Volume 167, No. 98, covering the 1st Session of the 117th Congress (2021 – 2022), was published by the Congressional Record.
The Congressional Record is a unique source of public documentation. It started in 1873, documenting nearly all the major and minor policies being discussed and debated.
“PAYCHECK FAIRNESS” mentioning Mitch McConnell was published in the Senate section on page S3944 on June 7.
Of the 100 senators in 117th Congress, 24 percent were women, and 76 percent were men, according to the Biographical Directory of the United States Congress.
Senators’ salaries are historically higher than the median US income.
The publication is reproduced in full below:
PAYCHECK FAIRNESS
Mr. SCHUMER. Madam President, finally, on paycheck fairness, tomorrow, the Senate will decide whether to take up legislation to address the gender pay gap.
Right now in America, women earn, roughly, 82 cents for every dollar a man makes. The gap is even wider for women of color. Even when you account for educational attainment, Black and Latina women earn only 65 to 70 percent of what a White man makes with the same degree, whether it is a bachelor’s degree or an advanced degree. Many women with advanced degrees actually make less than their male counterparts who don’t have them. So, looking at the facts, women with the same jobs, the same degrees–sometimes better degrees than their male colleagues–
are making less money. That is the very definition of gender discrimination, and it is holding back women in every industry and area of the country.

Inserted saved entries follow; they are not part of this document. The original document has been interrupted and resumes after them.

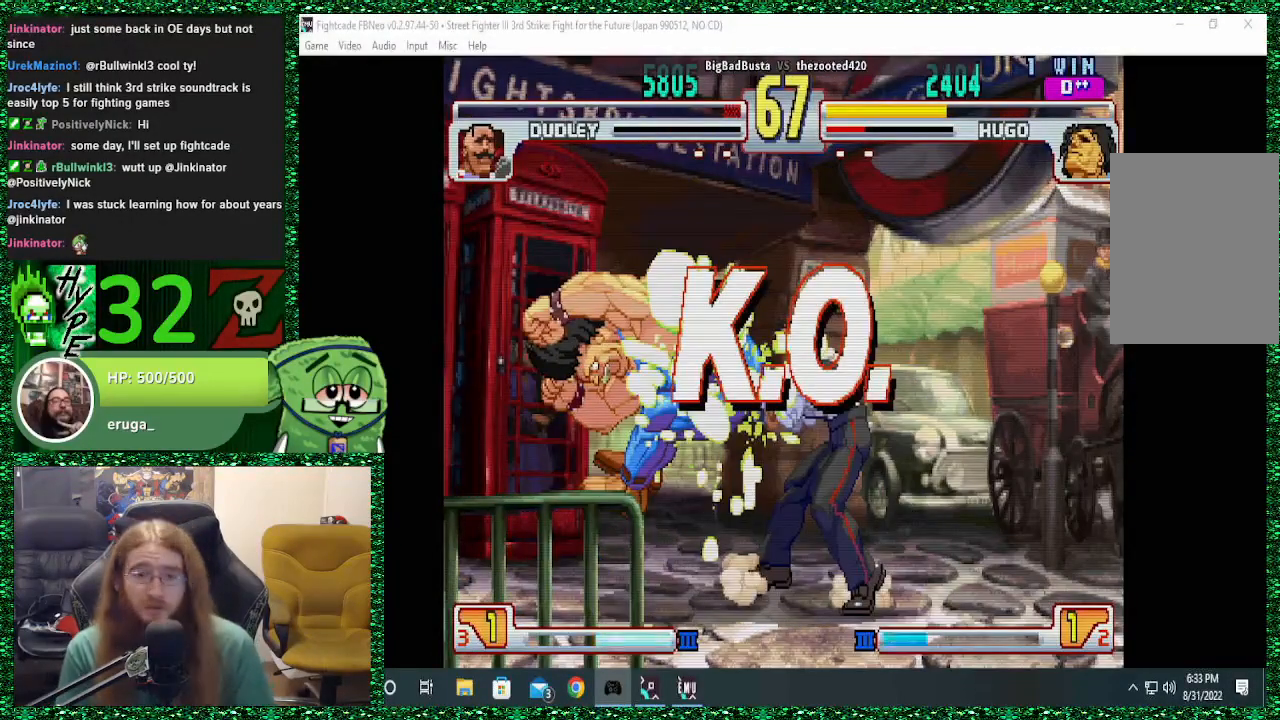
{"buttons": ["R2"], "left_stick": "center", "events": [[333, "R2", "down"], [467, "R2", "up"], [500, "R2", "down"]]}
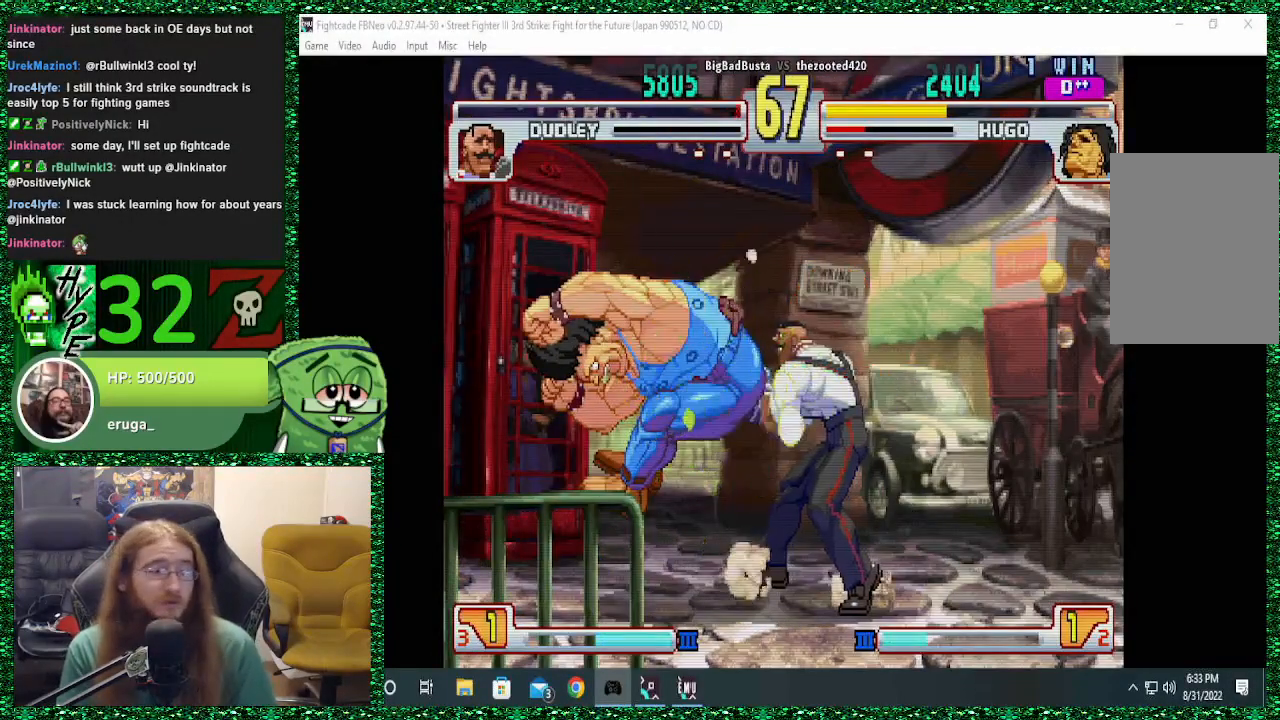
{"buttons": ["R2"], "left_stick": "center", "events": [[100, "R2", "up"], [200, "R2", "down"]]}
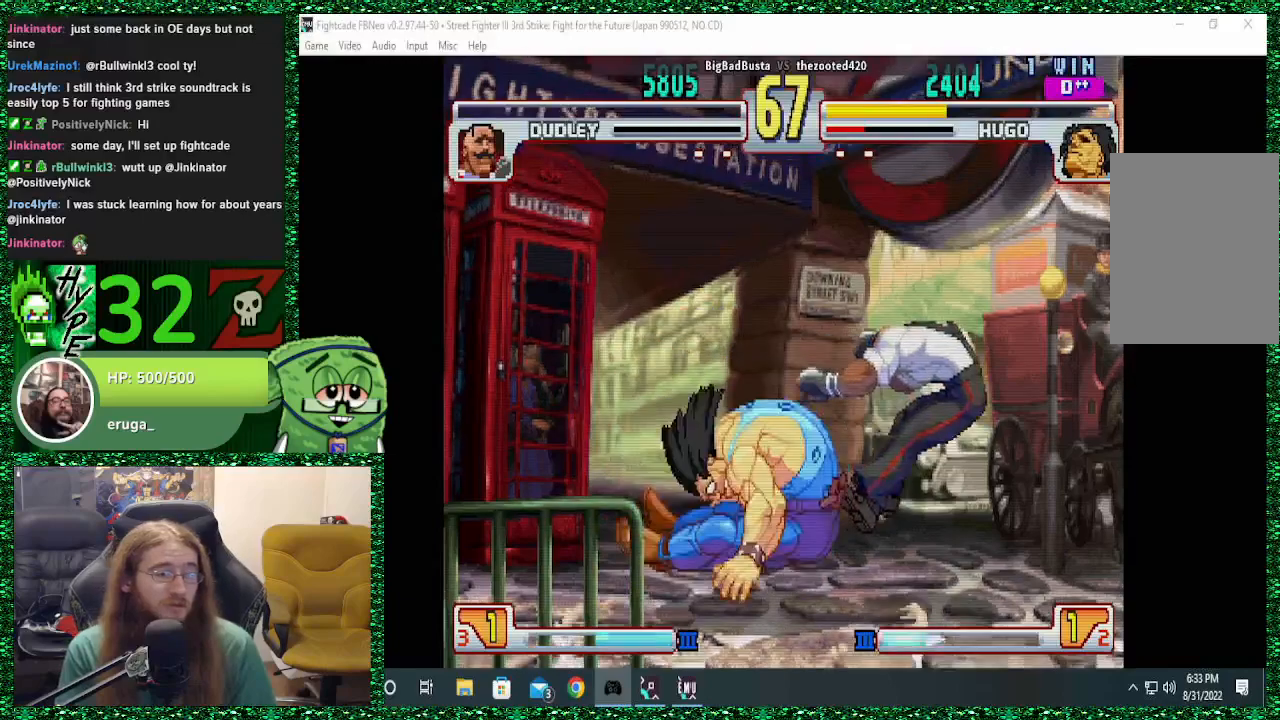
{"buttons": [], "left_stick": "center", "events": [[167, "R2", "up"]]}
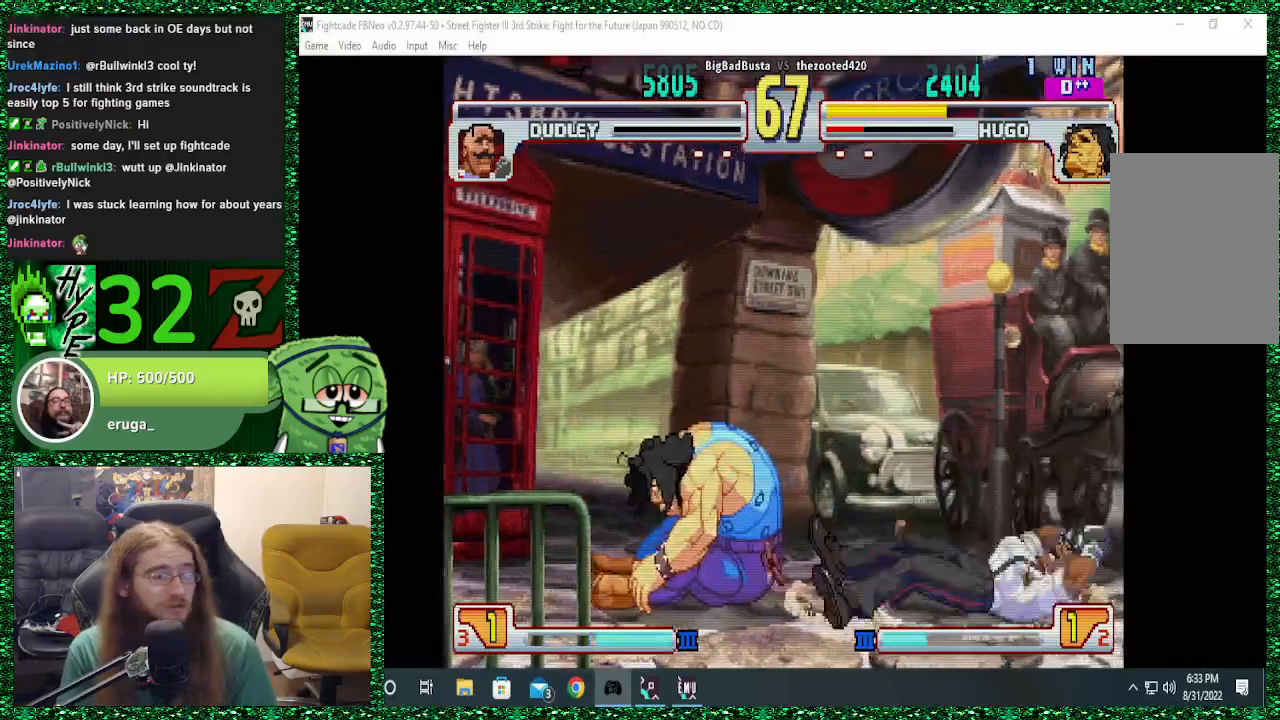
{"buttons": [], "left_stick": "center", "events": []}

The pandemic has only made matters worse. Faced with impossible choices between careers and childcare, women have fallen out of the workforce at an alarming rate. By one measure, the COVID-19 pandemic has set women’s labor force participation back by more than 30 years, leading some economists to describe the 2020 year not as a recession but as a “she-cession.”
So there is a lot of work to do to not only recover from a devastating year for women in the workplace but also establish an equal playing field where women are paid what they deserve.
Senate Democrats have put forward a bill that would make it much easier for women to petition for pay equity. It doesn’t mandate that employers set wages at a certain level. It doesn’t have the government reach into the private sector. It merely makes it easier for women to overcome pay discrimination.
In my view, this straightforward, unobjectionable piece of legislation should merit bipartisan support and should not require changes. All 50 Democratic Senators are cosponsors of the bill–all 50. Will our Republican colleagues step up to the plate and join us tomorrow to advance this commonsense legislation?
I yield the floor.
I suggest the absence of a quorum.
The ACTING PRESIDENT pro tempore. The clerk will call the roll.
The legislative clerk proceeded to call the roll.
Mr. McCONNELL. Madam President, I ask unanimous consent that the order for the quorum call be rescinded.
The ACTING PRESIDENT pro tempore. Without objection, it is so ordered.